(Activity) Restate every line of the data word for word, except for the images.

(Transcribed page contents)
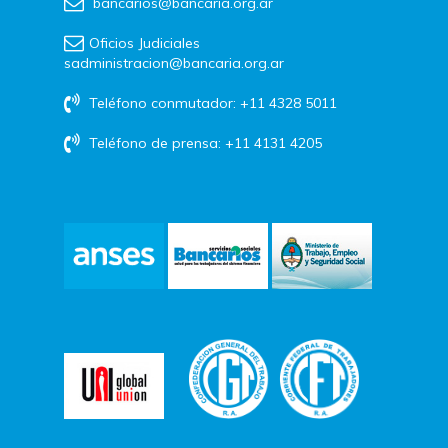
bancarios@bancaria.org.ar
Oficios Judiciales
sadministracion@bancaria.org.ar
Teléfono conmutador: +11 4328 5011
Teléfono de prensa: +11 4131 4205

(Solution)
bancarios@bancaria.org.ar
Oficios Judiciales
sadministracion@bancaria.org.ar
Teléfono conmutador: +11 4328 5011
Teléfono de prensa: +11 4131 4205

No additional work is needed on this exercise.